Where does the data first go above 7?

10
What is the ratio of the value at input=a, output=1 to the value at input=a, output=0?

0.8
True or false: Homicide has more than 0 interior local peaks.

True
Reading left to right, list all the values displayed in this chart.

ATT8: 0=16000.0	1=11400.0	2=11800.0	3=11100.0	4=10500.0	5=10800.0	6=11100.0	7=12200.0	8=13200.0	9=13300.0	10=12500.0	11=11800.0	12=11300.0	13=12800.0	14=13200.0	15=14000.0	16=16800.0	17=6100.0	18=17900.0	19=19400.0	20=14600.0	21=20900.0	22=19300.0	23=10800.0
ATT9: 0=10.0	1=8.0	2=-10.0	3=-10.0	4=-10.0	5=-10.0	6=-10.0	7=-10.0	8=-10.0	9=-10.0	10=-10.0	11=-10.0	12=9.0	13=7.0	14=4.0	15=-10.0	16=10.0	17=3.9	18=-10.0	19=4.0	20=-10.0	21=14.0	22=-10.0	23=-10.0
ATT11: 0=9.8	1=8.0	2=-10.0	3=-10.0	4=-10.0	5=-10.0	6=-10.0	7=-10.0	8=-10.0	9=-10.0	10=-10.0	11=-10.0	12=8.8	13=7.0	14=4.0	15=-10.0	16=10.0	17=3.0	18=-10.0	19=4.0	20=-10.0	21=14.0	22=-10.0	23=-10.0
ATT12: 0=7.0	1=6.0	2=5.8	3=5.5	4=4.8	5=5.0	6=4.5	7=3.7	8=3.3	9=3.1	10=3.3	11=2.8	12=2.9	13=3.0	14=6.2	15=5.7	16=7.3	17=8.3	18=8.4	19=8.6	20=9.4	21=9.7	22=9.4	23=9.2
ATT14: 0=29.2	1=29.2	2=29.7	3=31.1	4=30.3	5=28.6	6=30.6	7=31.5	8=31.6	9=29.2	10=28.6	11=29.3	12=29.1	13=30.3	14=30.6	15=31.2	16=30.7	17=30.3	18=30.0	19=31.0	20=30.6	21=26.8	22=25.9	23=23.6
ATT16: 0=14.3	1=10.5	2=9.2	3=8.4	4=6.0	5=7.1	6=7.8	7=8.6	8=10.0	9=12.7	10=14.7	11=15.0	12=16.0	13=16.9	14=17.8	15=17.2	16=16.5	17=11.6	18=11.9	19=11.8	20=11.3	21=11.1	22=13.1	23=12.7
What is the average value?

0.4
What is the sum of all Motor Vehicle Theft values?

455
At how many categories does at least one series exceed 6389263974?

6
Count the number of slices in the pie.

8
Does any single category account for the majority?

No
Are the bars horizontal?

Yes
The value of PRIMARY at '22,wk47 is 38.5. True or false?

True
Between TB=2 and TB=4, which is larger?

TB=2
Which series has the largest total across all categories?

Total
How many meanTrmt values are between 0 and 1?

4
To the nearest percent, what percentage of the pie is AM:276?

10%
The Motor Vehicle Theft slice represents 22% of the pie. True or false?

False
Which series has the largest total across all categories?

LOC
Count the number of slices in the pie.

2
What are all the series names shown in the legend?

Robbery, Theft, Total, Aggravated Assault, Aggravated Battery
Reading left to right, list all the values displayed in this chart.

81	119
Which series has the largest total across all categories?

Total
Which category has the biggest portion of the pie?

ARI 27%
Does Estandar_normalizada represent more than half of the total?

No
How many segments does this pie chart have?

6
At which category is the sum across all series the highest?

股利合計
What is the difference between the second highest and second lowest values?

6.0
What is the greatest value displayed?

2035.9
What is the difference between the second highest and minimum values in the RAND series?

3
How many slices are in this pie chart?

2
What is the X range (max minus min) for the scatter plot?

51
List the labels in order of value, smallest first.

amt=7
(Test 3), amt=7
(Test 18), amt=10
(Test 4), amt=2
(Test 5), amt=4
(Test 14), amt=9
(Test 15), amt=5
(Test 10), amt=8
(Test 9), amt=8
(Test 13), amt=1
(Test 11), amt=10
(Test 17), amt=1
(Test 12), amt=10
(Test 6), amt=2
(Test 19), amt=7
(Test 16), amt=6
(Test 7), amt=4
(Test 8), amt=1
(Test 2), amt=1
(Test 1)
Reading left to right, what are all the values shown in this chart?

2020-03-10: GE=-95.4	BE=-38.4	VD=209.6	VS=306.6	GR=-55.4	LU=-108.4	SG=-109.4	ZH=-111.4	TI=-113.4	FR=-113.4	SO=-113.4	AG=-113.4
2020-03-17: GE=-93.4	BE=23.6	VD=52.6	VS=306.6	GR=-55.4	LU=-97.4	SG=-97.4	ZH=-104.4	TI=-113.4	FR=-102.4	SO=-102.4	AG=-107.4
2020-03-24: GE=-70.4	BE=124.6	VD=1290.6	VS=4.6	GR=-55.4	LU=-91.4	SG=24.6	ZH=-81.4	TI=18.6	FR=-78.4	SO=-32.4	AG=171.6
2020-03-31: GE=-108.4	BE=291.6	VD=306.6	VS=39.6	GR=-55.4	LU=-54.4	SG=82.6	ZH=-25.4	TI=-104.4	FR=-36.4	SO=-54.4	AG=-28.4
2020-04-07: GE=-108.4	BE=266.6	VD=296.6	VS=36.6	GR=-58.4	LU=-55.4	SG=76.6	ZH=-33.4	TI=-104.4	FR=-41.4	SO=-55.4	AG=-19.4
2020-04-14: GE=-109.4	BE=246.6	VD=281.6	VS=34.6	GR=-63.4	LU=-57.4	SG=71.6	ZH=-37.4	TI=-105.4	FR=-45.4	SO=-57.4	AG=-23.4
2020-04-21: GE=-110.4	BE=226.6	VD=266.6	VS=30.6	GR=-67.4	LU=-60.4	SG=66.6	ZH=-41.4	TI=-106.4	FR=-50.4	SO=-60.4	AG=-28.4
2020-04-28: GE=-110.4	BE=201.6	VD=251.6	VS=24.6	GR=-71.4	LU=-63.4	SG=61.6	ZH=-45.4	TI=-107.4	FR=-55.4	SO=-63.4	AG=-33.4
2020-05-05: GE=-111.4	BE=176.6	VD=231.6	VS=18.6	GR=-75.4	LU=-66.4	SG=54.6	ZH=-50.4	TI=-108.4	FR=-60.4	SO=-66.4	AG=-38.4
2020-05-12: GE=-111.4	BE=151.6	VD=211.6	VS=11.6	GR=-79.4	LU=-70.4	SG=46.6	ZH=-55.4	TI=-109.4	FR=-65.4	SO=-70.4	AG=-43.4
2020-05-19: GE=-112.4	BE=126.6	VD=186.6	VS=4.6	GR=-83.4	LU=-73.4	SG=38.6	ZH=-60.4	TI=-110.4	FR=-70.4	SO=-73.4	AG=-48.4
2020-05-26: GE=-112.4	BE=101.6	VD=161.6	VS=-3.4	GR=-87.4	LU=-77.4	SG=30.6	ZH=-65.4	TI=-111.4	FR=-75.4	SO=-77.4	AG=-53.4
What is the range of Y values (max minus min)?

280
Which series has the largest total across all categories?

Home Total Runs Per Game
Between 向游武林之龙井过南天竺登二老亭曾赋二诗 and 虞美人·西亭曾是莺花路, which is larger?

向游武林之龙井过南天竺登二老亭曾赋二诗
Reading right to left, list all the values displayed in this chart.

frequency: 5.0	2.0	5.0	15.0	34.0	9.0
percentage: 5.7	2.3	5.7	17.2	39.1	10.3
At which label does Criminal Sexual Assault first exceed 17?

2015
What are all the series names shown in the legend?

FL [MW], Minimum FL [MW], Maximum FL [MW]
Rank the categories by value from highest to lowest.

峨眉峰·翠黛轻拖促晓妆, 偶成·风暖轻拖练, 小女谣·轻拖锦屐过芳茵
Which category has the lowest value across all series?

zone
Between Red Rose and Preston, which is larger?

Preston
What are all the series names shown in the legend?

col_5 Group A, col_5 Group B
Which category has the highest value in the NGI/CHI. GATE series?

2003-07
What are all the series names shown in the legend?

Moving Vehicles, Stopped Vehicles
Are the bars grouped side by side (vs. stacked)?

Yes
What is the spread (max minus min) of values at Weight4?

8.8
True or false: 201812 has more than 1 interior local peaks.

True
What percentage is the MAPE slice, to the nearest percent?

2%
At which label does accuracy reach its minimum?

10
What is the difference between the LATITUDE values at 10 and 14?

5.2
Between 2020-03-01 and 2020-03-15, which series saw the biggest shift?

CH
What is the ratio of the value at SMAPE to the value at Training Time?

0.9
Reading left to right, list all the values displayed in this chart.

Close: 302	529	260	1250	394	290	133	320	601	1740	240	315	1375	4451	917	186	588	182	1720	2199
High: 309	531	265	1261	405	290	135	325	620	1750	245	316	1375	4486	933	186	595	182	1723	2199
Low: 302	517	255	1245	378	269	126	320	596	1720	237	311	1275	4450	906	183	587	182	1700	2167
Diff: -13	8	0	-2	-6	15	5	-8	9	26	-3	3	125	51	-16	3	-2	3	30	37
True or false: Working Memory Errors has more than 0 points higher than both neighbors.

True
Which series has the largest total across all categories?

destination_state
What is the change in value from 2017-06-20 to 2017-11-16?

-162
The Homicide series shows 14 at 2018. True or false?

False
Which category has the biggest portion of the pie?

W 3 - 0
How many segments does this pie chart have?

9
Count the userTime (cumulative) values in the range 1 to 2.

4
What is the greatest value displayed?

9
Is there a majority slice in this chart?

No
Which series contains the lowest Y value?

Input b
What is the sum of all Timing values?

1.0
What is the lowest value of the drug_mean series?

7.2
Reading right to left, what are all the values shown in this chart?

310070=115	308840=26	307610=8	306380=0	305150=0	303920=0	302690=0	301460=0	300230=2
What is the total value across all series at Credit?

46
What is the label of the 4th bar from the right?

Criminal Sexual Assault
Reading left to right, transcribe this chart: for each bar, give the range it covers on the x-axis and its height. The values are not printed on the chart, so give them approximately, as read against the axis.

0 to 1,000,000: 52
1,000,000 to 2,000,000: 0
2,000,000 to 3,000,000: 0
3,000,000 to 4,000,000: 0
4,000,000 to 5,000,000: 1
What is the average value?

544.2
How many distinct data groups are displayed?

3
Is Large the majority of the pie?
+ + +
Task directions = Can you quote the data verbatim, everything from the line containing "Home Total Runs Per Game" down to the line containing "Reading right to left, list", with both of those lines included?

Answer for the task =
Home Total Runs Per Game
Between 向游武林之龙井过南天竺登二老亭曾赋二诗 and 虞美人·西亭曾是莺花路, which is larger?

向游武林之龙井过南天竺登二老亭曾赋二诗
Reading right to left, list all the values displayed in this chart.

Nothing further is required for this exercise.